● Texto proporcionado:

+ + + +

Con Un simple accidente estamos ante una de las películas no solo más importantes del año, sino también de las más especiales. El pasado mes de mayo, el cineasta iraní Jafar Panahi volvía al festival de Cannes, después de 16 años en los que ni siquiera había podido abandonar su país. Lo hacía, además, participando en la sección oficial del festival de cine más prestigioso del mundo, el cual acabó coronando con la Palma de Oro.
Esta no es solo la victoria de una gran película sino también la victoria del cine como herramienta social, libre y poderosa; un triunfo para todos los que consideramos que este arte significa muchísimo más que una combinación de imágenes y sonidos dispuestos para nuestro entretenimiento.
Jafar Panahi fue detenido en diversas ocasiones entre los años 2009 y 2010 sin ninguna explicación demasiado clara por parte del régimen iraní, quienes afirmaban que lejos de ser encarcelado por su condición de artista o por motivos políticos, el director había cometido “un delito”. Las mentiras y las declaraciones confusas se acumularon en esos meses, mientras Panahi continuaba incomunicado con el mundo exterior, el cual, representado por varios de los más importantes directores, productores y actores del mundo (Robert Redford, Martin Scorsese, Steven Spielberg, Ken Loach, Walter Salles, Abbas Kiarostami, Asghar Farhadi, por nombrar sólo unos pocos) exigía su puesta en libertad.
Al fin, en 2011 se confirma su sentencia: 6 años de cárcel (en la que acabaría ingresando en 2022) y 20 de inhabilitación para hacer cine, imputado por actuar contra la seguridad nacional y hacer propaganda contra el estado. Su pasaporte fue retirado y se le prohibió trabajar en su arte, hasta este mismo año.

Conocer, aunque sea brevemente, todo lo que ha sufrido el cineasta en los últimos años resulta vital para entender todo lo que esconde una película tan potente como Un simple accidente. La película cuenta la historia de Vahid, un mecánico que fue encarcelado y torturado en el pasado por el régimen iraní, pero que ahora vive una vida tranquila. Un día, Eghbal entra en su taller tras tener un accidente con el coche. Al escuchar cómo chirría la prótesis de su pierna, Vahid reconoce a uno de los captores que le torturaron en su encierro, dando así inicio a un deseo de venganza que lo llevará más lejos de lo que puede esperar.

+ + + +

● Tarea A:
Según el texto sobre Un simple accidente, ¿qué premio obtuvo la película en el festival de Cannes?
● Tarea B:
Prosigue el texto sobre Un simple accidente a partir de su última oración.

+ + + +

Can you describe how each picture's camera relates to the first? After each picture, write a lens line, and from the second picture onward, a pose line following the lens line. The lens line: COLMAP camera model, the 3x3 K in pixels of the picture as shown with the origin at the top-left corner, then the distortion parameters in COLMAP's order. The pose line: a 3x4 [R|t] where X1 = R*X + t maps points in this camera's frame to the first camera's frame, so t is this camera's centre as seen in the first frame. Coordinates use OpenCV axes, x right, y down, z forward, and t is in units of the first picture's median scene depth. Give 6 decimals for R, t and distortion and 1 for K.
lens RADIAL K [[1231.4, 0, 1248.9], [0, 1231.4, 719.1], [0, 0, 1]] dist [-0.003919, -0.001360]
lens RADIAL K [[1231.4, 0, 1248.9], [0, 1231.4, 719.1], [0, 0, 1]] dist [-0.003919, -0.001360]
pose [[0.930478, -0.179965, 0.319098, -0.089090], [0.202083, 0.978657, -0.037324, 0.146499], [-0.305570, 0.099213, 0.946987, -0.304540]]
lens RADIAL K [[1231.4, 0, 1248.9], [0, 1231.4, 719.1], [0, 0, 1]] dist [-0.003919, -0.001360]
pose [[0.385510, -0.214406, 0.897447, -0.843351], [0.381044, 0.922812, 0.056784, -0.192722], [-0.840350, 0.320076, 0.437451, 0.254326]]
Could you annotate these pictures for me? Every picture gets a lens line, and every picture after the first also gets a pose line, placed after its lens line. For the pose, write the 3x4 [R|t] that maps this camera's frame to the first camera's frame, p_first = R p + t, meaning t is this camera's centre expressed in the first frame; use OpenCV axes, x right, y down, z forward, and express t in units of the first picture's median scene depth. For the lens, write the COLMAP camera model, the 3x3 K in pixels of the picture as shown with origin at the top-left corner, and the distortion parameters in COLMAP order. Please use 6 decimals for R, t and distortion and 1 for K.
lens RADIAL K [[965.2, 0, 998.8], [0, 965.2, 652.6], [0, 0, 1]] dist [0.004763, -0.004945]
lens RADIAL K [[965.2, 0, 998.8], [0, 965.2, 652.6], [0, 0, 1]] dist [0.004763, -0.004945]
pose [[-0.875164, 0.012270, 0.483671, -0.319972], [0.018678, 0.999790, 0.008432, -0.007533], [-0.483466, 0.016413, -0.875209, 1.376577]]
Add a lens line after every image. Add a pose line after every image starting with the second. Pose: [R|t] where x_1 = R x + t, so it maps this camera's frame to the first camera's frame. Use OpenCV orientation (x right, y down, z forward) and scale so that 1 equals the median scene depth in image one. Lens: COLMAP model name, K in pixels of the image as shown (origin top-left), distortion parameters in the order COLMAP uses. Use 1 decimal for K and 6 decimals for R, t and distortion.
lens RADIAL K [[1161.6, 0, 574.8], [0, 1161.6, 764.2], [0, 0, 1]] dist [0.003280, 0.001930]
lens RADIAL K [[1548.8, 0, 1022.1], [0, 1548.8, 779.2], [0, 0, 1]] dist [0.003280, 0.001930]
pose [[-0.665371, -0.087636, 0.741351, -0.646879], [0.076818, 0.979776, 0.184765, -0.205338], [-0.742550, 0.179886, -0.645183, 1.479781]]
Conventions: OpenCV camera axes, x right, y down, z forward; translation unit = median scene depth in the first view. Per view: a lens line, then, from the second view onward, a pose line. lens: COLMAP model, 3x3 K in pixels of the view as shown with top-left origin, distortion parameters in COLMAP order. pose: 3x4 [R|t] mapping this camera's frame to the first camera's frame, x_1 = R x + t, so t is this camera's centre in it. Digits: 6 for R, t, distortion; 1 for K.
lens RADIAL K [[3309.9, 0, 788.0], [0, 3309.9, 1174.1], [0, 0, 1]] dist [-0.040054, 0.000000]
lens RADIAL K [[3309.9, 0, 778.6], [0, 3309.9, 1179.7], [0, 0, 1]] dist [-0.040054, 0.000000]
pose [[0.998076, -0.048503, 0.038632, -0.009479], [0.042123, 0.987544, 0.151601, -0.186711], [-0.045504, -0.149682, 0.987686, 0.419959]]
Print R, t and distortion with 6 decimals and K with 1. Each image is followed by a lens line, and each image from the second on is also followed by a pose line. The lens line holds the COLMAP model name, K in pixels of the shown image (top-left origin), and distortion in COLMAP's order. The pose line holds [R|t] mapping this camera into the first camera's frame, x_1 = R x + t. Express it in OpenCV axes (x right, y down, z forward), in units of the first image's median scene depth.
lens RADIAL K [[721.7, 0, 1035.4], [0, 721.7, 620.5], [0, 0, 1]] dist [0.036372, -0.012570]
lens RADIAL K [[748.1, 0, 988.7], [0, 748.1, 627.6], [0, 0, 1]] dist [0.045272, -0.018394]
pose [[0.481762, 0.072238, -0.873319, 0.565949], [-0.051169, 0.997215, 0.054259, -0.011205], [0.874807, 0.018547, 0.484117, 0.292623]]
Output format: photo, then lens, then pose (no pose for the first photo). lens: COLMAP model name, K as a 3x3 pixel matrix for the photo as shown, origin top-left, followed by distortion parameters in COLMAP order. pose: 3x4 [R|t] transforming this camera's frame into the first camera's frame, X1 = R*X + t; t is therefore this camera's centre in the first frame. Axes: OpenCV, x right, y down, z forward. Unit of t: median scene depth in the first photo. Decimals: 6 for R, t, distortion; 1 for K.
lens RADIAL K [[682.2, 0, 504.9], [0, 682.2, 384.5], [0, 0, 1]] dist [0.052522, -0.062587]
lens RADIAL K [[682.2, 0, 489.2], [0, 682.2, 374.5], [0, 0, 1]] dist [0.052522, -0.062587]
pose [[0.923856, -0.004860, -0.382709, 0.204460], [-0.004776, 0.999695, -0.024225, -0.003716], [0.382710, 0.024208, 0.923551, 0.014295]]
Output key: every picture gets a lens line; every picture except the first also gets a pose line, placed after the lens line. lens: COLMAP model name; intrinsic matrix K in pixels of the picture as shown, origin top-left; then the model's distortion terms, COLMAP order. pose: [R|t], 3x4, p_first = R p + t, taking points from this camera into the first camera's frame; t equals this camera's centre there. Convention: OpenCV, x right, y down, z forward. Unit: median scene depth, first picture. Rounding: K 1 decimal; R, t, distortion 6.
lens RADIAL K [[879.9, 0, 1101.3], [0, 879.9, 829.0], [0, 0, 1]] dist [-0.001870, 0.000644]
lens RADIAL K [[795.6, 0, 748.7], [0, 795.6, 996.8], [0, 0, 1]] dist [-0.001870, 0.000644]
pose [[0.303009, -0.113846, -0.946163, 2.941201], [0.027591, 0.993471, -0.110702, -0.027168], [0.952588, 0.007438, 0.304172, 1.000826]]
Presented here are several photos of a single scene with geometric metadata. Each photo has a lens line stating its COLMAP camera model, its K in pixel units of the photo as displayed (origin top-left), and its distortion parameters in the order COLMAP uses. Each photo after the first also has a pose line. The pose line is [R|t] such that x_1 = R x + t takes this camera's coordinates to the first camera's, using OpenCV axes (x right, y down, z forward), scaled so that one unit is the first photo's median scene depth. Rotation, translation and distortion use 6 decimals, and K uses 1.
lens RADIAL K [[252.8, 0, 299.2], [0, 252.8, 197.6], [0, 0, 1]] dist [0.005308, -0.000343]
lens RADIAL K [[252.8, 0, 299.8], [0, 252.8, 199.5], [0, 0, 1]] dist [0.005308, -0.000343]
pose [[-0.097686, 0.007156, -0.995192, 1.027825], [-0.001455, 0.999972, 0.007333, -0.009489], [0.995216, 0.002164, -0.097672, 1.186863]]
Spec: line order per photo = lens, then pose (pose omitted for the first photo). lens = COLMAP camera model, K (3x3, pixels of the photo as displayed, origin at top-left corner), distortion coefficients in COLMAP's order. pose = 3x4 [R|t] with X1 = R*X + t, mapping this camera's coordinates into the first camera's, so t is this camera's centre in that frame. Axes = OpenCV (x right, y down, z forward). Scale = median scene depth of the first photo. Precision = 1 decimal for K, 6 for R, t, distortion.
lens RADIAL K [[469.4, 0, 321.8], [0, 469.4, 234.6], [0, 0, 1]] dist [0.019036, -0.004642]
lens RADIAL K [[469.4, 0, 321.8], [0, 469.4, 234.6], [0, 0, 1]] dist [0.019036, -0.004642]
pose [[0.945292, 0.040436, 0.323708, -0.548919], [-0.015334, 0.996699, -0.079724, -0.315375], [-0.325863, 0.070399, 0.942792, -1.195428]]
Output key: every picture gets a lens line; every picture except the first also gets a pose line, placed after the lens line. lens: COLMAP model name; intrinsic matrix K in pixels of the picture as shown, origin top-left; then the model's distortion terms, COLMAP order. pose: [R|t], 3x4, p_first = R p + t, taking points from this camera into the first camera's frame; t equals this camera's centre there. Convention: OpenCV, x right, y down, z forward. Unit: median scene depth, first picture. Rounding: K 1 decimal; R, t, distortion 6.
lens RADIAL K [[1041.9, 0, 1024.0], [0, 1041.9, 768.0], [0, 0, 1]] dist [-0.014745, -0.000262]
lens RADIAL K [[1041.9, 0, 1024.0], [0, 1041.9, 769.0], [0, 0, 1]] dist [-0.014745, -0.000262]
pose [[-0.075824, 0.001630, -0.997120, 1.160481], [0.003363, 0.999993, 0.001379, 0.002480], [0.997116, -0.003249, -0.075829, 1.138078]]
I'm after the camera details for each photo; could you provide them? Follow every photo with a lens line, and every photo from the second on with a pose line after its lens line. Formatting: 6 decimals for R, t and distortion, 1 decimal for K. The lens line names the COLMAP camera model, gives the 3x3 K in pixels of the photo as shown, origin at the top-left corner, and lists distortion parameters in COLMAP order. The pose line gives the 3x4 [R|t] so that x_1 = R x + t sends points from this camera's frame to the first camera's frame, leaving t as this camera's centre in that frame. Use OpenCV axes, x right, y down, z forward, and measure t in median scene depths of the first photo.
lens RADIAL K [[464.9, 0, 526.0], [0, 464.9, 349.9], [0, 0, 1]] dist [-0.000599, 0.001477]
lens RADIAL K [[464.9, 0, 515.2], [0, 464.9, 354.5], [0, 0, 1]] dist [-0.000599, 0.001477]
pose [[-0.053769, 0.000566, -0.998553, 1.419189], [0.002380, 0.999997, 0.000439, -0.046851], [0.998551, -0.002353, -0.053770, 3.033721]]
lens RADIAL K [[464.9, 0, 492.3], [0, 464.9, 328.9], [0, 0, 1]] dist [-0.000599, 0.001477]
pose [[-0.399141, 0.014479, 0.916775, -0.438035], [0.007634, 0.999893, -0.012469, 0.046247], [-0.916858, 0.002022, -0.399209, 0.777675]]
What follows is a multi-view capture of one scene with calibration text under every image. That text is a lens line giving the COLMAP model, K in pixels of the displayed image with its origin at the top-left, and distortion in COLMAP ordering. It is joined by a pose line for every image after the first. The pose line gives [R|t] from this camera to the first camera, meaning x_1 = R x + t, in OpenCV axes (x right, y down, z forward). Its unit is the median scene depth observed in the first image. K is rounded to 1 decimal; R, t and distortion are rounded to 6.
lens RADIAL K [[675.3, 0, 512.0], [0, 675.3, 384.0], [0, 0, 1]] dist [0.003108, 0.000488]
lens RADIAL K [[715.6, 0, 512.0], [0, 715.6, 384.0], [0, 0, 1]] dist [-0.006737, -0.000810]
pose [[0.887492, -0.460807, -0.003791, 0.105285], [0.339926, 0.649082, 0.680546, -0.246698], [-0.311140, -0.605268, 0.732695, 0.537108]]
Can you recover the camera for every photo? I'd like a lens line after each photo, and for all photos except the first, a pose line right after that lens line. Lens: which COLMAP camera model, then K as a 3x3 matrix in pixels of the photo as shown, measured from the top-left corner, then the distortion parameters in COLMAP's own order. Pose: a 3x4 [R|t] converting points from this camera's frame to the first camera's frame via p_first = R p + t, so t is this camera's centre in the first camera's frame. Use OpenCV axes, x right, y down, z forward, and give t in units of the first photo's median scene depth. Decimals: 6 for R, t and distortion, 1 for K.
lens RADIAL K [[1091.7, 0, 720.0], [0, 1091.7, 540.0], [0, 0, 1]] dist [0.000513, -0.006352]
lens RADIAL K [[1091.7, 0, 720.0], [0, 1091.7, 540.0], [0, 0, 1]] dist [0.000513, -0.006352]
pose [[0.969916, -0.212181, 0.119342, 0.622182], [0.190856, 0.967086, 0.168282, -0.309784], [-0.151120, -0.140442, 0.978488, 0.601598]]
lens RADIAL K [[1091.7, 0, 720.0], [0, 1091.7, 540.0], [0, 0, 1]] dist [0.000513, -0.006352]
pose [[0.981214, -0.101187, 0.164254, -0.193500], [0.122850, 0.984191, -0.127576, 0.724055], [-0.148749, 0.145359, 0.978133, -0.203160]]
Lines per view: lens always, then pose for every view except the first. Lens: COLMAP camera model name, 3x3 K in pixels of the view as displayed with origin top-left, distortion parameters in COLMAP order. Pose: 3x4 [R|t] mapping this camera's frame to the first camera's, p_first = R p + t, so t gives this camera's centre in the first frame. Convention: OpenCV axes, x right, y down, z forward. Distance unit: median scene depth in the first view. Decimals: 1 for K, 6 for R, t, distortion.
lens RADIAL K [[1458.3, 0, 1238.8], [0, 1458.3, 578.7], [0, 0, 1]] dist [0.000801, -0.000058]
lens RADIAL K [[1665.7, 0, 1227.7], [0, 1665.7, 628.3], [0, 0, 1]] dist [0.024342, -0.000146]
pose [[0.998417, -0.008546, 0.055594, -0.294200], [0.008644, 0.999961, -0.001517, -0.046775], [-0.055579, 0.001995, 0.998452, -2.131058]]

+ + + +

● Resultado A:
La Palma de Oro.

● Resultado B:
La película, rodada en la clandestinidad, sin autorización de las autoridades, tiene claramente mucho de la historia del propio Panahi, quien se inspira en su propia experiencia, siendo torturado con los ojos vendados y solo pudiendo imaginarse cómo y quién serían sus captores. Cómo es habitual en el cineasta, esta es una película de carácter marcadamente moral y social. Panahi analiza las injusticias de su país, pero sin caer en un tono excesivamente melodramático ni aleccionador, sino que logra equilibrar de forma perfecta la tensión, el drama brutal, la comedia negra, medida y refrescante que roza, por momentos, el absurdo y la psicología desgarradora y tremendamente compleja de unos personajes en la encrucijada entre la venganza y su propia humanidad.

Sin embargo, lo más notorio es cómo se nota lo que significa la película para Panahi. Cada escena, cada plano, está cubierto por un manto de rabia latente, que respira debajo de las imágenes y a través de sus personajes. La cinta, realmente trata de qué puede hacerse con esa rabia, del conflicto entre liberarla o contenerla, del choque entre la venganza y la clemencia, de cómo incluso con la razón más contundente para odiar y querer acabar con alguien, las circunstancias pueden hacer que acabes dando tu perdón a quien no lo merece.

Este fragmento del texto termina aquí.